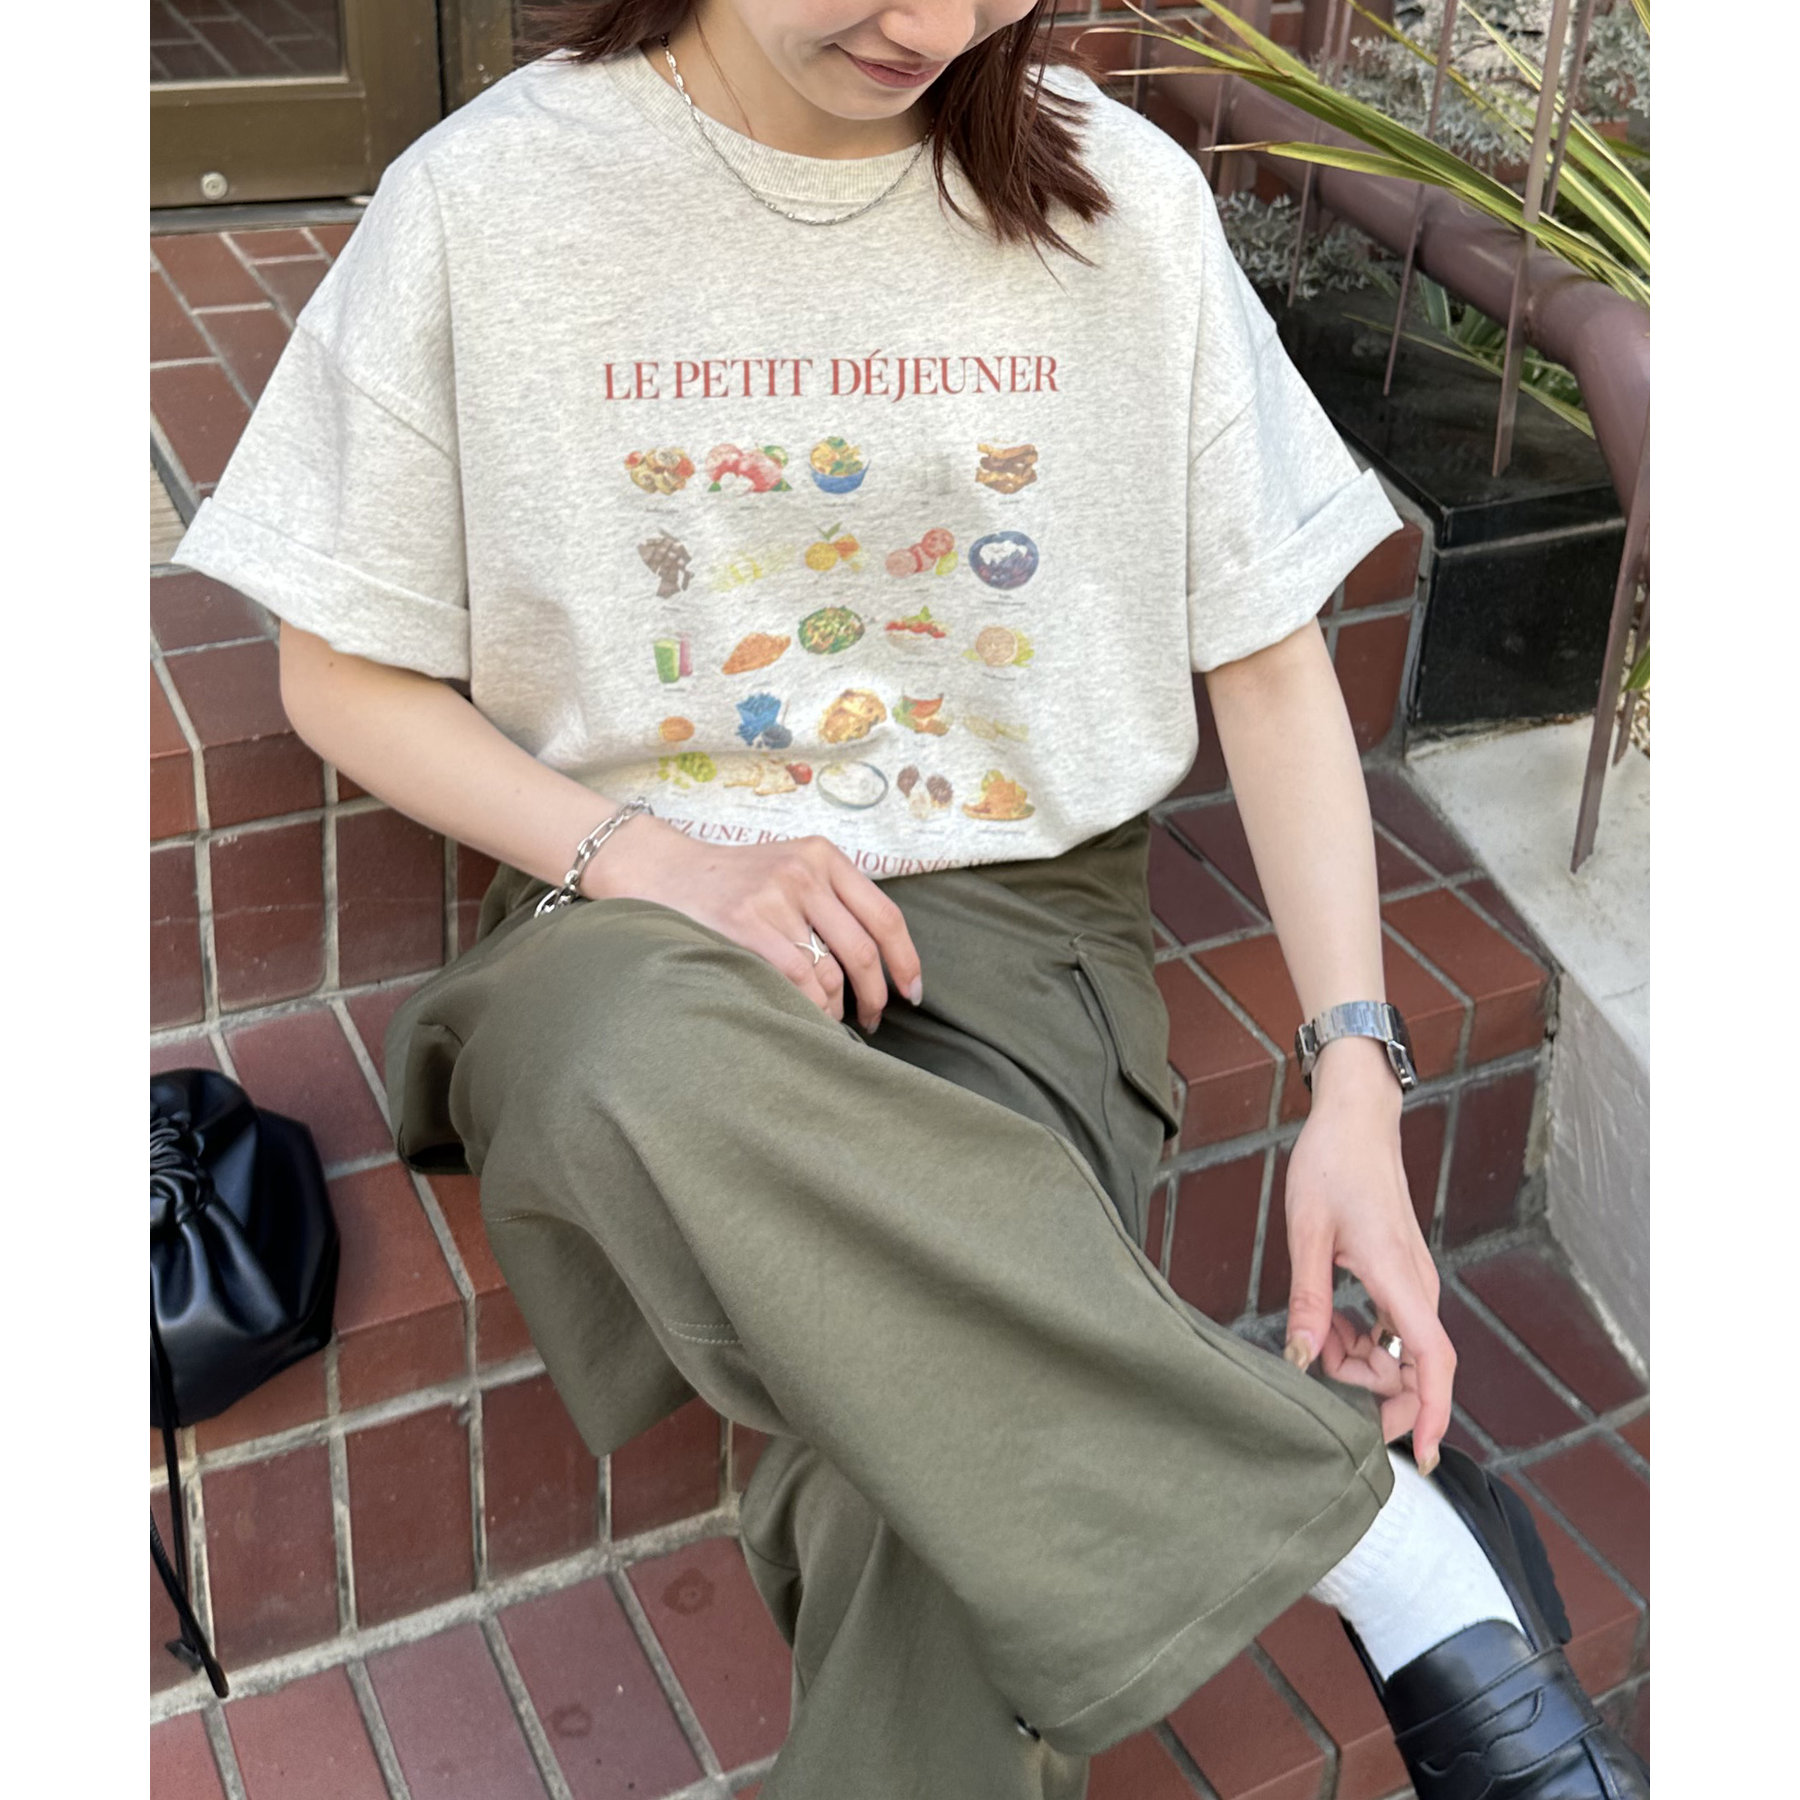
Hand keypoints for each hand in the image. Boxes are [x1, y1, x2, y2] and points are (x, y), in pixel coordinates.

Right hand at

::::

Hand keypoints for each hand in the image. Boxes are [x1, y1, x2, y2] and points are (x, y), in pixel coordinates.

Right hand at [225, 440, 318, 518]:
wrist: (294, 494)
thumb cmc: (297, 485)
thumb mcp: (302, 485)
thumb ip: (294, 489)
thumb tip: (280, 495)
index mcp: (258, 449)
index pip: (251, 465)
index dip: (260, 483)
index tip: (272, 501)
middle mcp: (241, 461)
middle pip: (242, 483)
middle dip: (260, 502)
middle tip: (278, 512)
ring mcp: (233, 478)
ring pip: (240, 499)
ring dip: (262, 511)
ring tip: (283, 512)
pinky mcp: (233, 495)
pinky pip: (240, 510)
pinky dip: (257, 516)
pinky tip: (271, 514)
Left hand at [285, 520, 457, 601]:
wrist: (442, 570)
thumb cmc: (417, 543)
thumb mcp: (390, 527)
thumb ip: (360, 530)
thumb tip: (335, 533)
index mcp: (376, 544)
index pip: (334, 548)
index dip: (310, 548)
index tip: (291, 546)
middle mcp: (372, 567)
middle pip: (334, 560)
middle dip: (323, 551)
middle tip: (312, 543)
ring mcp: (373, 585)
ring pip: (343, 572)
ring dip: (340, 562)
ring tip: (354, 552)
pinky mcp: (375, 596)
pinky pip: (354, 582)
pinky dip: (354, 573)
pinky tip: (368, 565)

::::

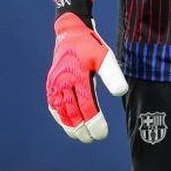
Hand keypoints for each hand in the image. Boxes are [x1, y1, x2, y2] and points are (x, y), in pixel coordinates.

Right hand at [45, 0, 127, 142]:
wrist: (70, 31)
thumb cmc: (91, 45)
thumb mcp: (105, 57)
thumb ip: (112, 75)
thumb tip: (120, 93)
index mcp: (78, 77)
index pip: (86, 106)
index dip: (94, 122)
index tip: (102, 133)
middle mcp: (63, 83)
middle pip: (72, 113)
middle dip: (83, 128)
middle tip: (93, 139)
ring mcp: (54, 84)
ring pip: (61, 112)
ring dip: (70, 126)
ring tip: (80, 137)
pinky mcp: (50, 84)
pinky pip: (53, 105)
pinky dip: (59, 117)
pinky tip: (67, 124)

::::

Of the entries above, repeat exactly the lines between the line with "wrist: (70, 31)" and the line with "pinky tip: (67, 124)", inclusive, and no others.

#### Expected output:
wrist: (70, 31)
thumb cmc: (91, 45)
thumb mcp: (105, 57)
thumb ip: (112, 75)
thumb tip: (120, 93)
index mcp: (78, 77)
index pip: (86, 106)
index dip: (94, 122)
index tip: (102, 133)
middle mcp: (63, 83)
middle pip: (72, 113)
middle dip: (83, 128)
middle tip: (93, 139)
ring mcp: (54, 84)
ring pip: (61, 112)
ring dip: (70, 126)
ring tip: (80, 137)
pinky mcp: (50, 84)
pinky pip: (53, 105)
pinky dip: (59, 117)
pinky tip: (67, 124)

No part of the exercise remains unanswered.